SOURCE RECORDS
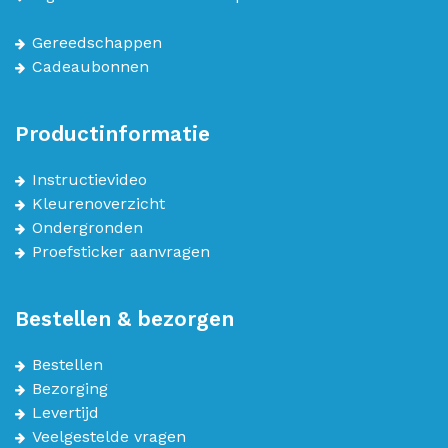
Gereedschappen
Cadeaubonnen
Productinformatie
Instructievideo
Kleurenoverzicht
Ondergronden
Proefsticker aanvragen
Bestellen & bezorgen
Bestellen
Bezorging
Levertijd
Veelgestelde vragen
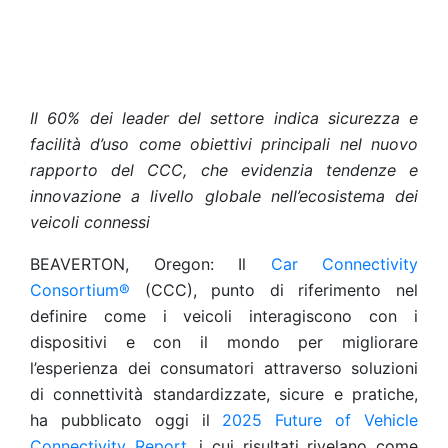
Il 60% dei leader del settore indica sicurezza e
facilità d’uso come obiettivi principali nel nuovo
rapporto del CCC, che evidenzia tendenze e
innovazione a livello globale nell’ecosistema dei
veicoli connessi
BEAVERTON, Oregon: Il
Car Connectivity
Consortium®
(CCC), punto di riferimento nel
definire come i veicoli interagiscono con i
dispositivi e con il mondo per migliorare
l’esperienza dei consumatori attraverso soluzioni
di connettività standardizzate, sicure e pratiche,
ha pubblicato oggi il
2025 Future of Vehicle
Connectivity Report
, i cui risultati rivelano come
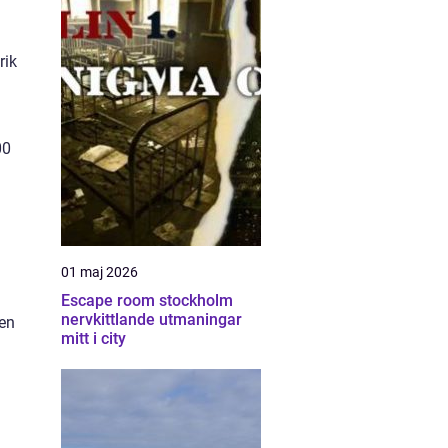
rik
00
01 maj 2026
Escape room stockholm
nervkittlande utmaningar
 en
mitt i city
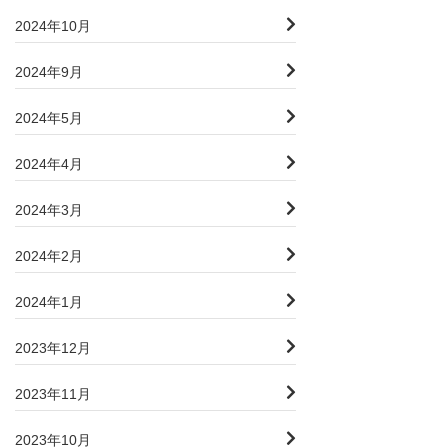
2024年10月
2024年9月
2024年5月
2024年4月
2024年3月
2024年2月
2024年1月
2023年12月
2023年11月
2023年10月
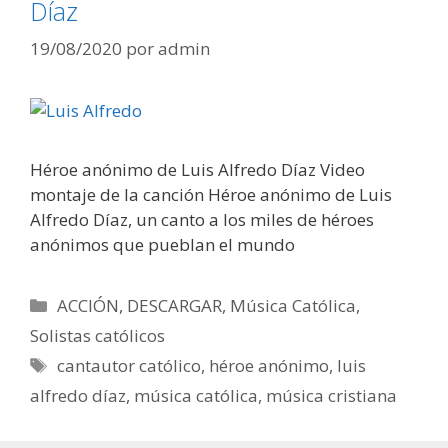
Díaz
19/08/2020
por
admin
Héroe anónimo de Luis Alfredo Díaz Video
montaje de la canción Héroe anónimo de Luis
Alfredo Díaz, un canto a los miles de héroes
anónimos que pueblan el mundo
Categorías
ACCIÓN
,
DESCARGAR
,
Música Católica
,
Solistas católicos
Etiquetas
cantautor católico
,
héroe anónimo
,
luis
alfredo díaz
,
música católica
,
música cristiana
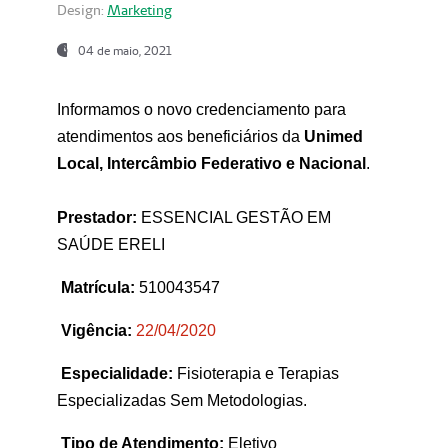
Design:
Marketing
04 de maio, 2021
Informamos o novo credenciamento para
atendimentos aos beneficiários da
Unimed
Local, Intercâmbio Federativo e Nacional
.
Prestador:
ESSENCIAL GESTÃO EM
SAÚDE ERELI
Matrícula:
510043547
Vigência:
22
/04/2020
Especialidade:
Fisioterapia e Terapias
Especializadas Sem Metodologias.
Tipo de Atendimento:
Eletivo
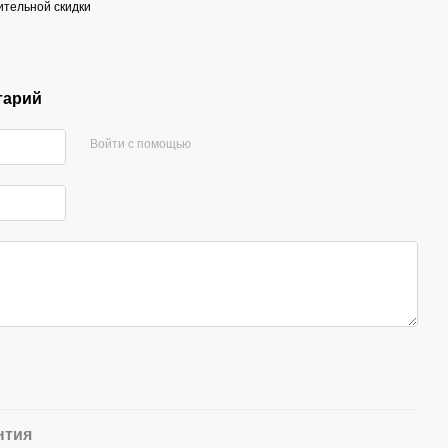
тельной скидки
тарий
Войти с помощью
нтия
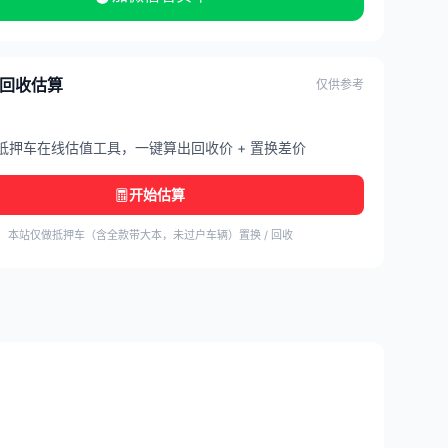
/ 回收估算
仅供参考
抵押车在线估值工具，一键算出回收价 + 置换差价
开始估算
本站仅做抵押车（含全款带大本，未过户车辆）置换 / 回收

==

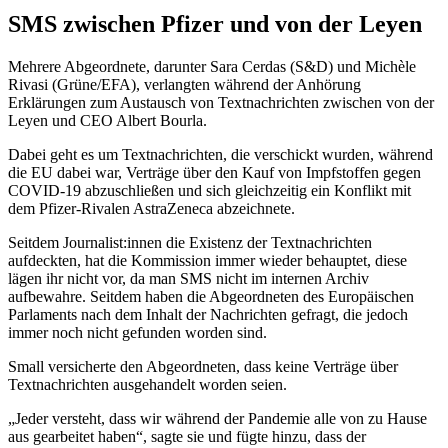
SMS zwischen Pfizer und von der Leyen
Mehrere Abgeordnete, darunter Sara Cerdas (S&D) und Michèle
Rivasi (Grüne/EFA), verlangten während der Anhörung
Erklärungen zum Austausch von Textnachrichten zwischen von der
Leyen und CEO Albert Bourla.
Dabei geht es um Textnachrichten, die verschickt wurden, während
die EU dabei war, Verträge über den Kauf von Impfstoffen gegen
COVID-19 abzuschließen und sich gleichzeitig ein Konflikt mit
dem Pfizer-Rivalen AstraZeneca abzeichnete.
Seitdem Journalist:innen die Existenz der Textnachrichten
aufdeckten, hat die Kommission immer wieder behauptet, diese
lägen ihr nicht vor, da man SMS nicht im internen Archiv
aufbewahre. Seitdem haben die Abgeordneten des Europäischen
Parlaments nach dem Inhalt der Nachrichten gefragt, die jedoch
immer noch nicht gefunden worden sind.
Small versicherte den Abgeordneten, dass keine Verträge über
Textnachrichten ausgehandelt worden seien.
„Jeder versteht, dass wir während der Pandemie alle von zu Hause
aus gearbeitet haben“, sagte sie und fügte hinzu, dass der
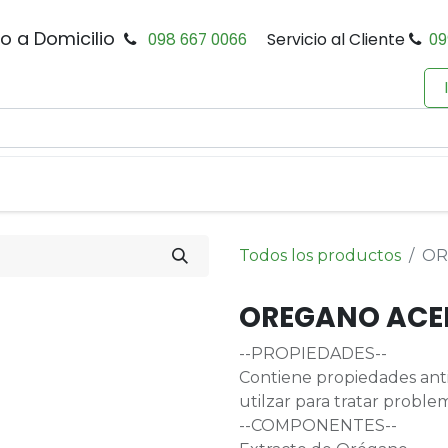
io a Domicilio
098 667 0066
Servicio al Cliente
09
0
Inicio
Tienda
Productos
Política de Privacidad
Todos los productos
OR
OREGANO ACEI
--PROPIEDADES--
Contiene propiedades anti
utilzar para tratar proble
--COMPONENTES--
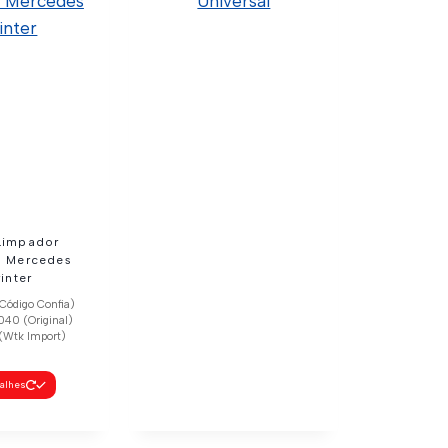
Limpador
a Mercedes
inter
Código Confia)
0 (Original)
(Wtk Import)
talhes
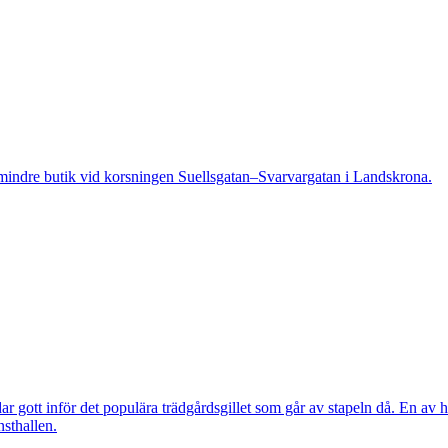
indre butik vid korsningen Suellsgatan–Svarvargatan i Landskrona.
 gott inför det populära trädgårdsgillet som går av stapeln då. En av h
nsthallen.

...

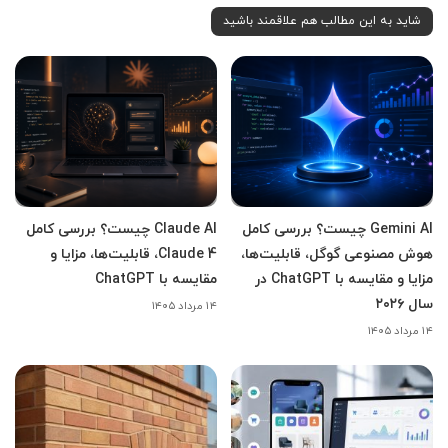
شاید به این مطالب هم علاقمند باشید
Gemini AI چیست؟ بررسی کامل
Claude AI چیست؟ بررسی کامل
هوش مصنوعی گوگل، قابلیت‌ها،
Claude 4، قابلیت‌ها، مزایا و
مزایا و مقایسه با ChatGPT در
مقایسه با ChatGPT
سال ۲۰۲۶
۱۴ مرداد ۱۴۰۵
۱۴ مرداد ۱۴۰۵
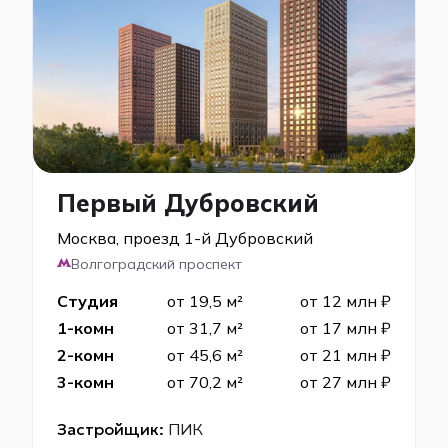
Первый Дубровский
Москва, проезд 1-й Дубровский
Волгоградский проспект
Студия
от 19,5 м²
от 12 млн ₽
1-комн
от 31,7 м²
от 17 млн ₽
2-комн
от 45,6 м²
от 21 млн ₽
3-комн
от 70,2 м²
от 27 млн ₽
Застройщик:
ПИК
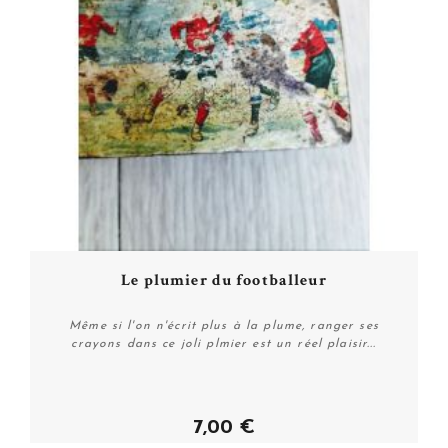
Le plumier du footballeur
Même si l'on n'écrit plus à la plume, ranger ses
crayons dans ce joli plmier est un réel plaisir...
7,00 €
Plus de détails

PROBLEM DETAILS
Begin at the line that has "Первый Дубровский" and stop after the line that has "Plus de détails". Give those lines again with "Студия" switched to "Апартаменты", everything else unchanged and the pictures left out.

EXERCISE OUTPUT
Первый Дубровский
Москва, проезд 1-й Дубровский
Волгоградский проспект
Апартаменты
от 19,5 м²
от 12 млн ₽
1-комн
от 31,7 м²
от 17 млн ₽
2-комн
от 45,6 м²
от 21 млн ₽
3-комн
от 70,2 м²
от 27 млн ₽
Застройщик:
ПИК
Le plumier du footballeur
Même si l'on n'écrit plus à la plume, ranger ses
crayons dans ce joli plmier est un réel plaisir...
7,00 €
Plus de détails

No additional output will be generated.